Nobel Prize In Physics

Awards: Revolutionary optical technologies take this year's honor
Department: ACS News
Keywords: Nobel Prize, CCD
This Bell Labs video chronicles Boyle and Smith's quest to develop the CCD.
Credit: Alcatel-Lucent/Bell Labs

The 2009 Nobel Prize in Physics recognizes two separate achievements in optical technology that have transformed spectroscopy, photography, and communication.

Charles K. Kao, 75, garnered half of the $1.4 million prize “for groundbreaking achievements concerning the transmission of light in fibers for optical communication.” Willard S. Boyle, 85, and George E. Smith, 79, will share the other half of the prize “for the invention of an imaging semiconductor circuit—the CCD sensor,” or charge-coupled device.

A CCD can accumulate light-inducing charges over its metal-oxide semiconductor surface and uses so-called charge bubbles to record images in electronic form. The technology is the basis for digital photography and is at the heart of many spectroscopic instruments.

Boyle and Smith dreamed up the CCD one October day while working at Bell Laboratories, in Murray Hill, N.J., in 1969. During a discussion that took no more than an hour, they sketched out the device’s basic structure and principles of operation. Today, the devices are used in scanners, surveillance satellites, electron microscopes, and most optical spectrometers.

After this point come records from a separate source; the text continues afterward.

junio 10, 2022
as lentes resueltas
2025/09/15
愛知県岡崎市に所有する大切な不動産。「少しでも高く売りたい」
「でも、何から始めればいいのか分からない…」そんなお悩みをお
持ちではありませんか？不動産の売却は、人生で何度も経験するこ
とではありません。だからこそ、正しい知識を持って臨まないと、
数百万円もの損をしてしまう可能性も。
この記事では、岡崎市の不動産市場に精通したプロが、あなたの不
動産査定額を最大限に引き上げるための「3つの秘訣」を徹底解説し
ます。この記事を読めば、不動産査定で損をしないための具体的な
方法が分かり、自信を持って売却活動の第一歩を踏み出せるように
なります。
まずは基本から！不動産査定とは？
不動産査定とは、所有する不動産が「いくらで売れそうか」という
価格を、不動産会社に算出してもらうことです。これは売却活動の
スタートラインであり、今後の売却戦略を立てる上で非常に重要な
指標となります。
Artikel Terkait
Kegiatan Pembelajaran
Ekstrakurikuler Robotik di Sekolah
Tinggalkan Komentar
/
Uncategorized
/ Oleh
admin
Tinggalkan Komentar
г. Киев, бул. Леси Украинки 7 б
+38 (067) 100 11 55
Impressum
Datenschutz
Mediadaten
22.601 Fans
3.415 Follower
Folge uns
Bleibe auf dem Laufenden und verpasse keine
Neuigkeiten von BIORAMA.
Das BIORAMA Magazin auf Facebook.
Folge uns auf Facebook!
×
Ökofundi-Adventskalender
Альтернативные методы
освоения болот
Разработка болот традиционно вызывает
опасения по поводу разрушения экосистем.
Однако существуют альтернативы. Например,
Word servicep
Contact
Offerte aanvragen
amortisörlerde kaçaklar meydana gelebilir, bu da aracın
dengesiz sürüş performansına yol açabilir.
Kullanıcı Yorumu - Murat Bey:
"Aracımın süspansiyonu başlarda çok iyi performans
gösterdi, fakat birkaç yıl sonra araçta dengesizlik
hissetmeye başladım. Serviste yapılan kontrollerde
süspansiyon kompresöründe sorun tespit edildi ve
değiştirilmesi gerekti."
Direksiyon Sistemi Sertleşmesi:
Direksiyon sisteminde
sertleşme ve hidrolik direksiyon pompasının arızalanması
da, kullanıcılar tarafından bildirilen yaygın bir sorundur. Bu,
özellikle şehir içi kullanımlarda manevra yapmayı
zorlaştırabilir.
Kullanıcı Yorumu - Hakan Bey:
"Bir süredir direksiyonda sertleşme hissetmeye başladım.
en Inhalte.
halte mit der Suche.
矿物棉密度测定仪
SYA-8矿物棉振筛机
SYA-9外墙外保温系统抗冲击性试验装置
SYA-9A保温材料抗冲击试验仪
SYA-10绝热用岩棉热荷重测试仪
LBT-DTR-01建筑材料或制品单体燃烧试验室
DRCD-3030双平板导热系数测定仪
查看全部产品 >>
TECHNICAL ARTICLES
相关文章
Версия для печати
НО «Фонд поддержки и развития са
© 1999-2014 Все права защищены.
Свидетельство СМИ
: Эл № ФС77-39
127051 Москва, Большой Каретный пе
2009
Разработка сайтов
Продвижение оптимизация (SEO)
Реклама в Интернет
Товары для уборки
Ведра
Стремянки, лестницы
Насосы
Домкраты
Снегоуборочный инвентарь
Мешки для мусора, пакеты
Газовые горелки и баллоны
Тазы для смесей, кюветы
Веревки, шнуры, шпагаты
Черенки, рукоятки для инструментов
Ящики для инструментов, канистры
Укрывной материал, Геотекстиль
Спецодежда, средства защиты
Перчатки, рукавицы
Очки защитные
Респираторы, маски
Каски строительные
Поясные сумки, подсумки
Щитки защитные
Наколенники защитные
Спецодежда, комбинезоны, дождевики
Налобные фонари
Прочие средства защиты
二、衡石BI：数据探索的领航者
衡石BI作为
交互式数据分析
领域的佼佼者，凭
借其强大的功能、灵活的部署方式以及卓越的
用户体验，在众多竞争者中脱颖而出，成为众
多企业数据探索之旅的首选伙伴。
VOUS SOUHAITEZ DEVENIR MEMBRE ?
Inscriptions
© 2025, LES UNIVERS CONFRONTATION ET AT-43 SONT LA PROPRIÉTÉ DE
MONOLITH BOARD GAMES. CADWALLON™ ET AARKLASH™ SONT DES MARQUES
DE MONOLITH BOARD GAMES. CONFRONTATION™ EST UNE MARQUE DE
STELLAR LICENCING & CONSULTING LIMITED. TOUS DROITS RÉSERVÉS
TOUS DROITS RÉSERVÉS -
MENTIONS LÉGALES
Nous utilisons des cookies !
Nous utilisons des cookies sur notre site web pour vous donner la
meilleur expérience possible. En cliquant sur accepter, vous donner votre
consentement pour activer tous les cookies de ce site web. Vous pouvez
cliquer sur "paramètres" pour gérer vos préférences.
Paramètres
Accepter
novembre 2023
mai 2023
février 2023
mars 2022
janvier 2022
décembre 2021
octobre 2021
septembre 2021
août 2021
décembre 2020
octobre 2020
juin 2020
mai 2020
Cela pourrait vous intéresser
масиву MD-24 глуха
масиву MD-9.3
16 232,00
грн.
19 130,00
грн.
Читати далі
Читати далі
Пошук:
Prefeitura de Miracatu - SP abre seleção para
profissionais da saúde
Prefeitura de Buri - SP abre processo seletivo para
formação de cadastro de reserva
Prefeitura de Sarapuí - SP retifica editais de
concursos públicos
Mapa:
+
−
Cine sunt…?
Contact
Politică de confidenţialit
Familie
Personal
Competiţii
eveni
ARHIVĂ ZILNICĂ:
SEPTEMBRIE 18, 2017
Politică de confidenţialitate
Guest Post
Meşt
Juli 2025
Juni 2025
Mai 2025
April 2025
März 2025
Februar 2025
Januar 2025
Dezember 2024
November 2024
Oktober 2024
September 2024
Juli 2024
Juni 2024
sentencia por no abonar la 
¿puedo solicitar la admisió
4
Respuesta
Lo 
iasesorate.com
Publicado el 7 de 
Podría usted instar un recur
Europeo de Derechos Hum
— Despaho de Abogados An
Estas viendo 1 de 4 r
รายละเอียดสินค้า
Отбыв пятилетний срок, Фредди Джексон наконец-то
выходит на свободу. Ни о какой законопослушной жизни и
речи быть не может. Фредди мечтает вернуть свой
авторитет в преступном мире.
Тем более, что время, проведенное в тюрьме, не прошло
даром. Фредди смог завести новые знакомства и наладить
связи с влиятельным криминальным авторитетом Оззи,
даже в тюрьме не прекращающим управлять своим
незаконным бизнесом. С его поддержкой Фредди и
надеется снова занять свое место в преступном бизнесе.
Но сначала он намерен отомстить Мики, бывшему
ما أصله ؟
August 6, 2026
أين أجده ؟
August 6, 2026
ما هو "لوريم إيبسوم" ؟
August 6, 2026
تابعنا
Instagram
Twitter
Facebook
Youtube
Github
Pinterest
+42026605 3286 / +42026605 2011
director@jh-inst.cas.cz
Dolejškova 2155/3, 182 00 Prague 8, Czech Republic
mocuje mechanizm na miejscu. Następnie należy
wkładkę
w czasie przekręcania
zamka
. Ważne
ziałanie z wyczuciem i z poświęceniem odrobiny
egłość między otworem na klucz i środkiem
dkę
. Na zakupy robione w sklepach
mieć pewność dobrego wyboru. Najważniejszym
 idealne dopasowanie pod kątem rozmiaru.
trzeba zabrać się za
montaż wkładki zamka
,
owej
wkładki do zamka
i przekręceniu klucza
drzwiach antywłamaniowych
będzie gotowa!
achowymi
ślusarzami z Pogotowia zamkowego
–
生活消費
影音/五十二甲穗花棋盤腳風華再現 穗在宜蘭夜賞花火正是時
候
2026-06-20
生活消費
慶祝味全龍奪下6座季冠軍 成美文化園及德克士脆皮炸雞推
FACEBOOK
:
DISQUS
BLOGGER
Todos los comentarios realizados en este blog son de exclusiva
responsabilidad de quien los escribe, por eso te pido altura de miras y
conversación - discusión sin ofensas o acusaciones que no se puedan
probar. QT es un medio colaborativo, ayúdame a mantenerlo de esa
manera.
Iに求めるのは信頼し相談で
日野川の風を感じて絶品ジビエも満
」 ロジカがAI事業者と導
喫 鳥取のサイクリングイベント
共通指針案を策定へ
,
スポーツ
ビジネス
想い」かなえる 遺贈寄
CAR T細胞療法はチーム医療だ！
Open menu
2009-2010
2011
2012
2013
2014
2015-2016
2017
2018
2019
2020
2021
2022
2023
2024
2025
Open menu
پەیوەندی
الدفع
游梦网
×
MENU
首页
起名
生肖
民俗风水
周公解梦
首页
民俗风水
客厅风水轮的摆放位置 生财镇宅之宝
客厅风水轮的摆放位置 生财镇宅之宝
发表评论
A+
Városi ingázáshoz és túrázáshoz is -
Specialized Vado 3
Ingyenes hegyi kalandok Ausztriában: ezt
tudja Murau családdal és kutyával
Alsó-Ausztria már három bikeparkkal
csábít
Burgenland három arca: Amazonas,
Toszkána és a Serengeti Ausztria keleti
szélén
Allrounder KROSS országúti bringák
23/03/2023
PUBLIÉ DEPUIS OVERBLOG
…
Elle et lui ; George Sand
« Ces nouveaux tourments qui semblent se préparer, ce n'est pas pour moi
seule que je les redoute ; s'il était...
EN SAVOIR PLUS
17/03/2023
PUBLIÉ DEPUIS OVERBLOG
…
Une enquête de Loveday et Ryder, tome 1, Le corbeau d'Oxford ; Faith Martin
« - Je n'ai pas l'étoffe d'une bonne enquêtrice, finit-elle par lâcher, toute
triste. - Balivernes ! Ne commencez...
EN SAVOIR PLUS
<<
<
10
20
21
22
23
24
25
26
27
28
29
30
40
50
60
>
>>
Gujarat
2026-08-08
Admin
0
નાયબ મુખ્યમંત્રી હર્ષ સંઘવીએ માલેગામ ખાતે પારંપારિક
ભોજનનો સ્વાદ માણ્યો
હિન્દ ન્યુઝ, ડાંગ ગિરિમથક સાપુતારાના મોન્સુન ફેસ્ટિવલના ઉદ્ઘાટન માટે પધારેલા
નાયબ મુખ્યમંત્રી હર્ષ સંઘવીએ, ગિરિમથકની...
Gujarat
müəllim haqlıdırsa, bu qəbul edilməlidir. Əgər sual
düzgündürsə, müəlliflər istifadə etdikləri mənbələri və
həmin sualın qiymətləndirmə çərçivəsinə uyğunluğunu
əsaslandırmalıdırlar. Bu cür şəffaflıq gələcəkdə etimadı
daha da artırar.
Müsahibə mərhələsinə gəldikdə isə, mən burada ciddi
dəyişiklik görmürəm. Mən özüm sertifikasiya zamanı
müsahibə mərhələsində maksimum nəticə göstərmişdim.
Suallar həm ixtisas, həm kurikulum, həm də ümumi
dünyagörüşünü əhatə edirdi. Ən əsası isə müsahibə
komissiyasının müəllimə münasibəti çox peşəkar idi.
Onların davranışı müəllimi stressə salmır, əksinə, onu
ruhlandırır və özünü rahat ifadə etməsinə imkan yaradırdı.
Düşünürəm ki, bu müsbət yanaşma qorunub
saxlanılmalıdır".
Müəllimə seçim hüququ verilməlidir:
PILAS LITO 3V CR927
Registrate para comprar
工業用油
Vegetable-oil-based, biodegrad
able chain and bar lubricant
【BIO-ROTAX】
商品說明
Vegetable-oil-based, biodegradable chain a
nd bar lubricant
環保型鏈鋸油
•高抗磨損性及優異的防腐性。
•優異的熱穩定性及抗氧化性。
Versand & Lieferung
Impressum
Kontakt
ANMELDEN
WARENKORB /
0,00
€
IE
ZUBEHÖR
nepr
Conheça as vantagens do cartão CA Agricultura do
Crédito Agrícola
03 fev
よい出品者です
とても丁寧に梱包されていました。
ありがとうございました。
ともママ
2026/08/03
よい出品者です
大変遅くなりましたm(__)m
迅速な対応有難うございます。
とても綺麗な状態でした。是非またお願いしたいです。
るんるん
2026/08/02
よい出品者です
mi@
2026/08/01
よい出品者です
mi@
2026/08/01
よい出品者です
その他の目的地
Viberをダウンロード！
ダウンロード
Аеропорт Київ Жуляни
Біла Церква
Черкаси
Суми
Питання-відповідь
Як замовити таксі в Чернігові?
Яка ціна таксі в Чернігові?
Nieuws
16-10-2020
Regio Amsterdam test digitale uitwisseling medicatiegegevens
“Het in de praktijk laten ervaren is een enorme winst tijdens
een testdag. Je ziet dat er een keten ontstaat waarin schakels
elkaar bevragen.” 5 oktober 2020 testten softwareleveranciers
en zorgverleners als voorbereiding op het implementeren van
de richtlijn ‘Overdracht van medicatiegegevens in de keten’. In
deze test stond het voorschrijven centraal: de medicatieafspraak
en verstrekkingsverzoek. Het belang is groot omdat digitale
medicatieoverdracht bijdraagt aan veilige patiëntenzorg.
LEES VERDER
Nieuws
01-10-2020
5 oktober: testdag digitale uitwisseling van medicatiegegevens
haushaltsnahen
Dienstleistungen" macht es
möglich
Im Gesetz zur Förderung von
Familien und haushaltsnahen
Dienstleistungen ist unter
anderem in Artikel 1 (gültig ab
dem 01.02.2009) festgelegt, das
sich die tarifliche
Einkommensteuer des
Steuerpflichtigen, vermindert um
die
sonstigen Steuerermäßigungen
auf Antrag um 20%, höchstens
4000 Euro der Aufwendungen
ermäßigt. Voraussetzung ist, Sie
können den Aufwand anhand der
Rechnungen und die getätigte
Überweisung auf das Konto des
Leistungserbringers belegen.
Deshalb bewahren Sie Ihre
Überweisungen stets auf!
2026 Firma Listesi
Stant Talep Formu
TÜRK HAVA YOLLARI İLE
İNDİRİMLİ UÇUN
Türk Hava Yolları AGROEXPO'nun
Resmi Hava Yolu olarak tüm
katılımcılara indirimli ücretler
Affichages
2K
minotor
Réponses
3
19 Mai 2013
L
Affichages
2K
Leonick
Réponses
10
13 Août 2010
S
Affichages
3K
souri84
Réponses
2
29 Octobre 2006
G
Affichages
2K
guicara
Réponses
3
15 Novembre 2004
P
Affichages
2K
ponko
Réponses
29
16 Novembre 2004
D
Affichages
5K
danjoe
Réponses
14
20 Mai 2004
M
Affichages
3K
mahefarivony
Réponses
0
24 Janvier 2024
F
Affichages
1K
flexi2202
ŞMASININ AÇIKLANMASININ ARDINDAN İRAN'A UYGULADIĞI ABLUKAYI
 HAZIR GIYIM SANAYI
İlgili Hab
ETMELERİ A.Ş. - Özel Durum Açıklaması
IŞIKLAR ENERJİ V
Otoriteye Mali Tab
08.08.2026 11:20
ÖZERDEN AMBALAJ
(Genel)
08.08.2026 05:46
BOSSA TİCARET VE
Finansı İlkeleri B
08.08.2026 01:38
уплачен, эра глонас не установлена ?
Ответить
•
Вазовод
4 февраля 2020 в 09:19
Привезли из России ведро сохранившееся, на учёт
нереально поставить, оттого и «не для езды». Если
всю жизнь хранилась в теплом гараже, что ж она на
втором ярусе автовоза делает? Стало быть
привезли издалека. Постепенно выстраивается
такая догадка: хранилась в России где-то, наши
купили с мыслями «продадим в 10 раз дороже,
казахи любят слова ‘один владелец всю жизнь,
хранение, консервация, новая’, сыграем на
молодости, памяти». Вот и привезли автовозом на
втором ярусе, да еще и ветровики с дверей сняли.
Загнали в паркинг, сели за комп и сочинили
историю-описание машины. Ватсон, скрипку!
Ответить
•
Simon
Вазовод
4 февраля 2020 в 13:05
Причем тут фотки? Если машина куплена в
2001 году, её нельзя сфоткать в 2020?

“In spectroscopy, CCDs have provided the ability to view a wide range of wavelengths simultaneously, with unprecedented sensitivity, wide wavelength capabilities, and large dynamic ranges,” notes University of Arizona chemistry professor and instrumentation expert M. Bonner Denton. “Boyle and Smith’s contributions have led to a revolution in optical spectroscopy and electronic imaging. Clearly, they deserve this recognition and honor for their contributions.”

Kao’s award-winning contribution was made in 1966, while he was working at Standard Telecommunication Laboratories, in Harlow, England. There he investigated the fundamental properties of optical fibers with respect to communication, taking into consideration both the physics and materials properties necessary. Ultimately, he determined that optical communication would be possible with very pure glass fibers.

Modern telephone, Internet, and cable television are all possible because of the groundwork Kao laid. According to the Nobel committee, were we to unravel all the glass fibers currently in use, we would a have a single strand long enough to encircle the globe 25,000 times.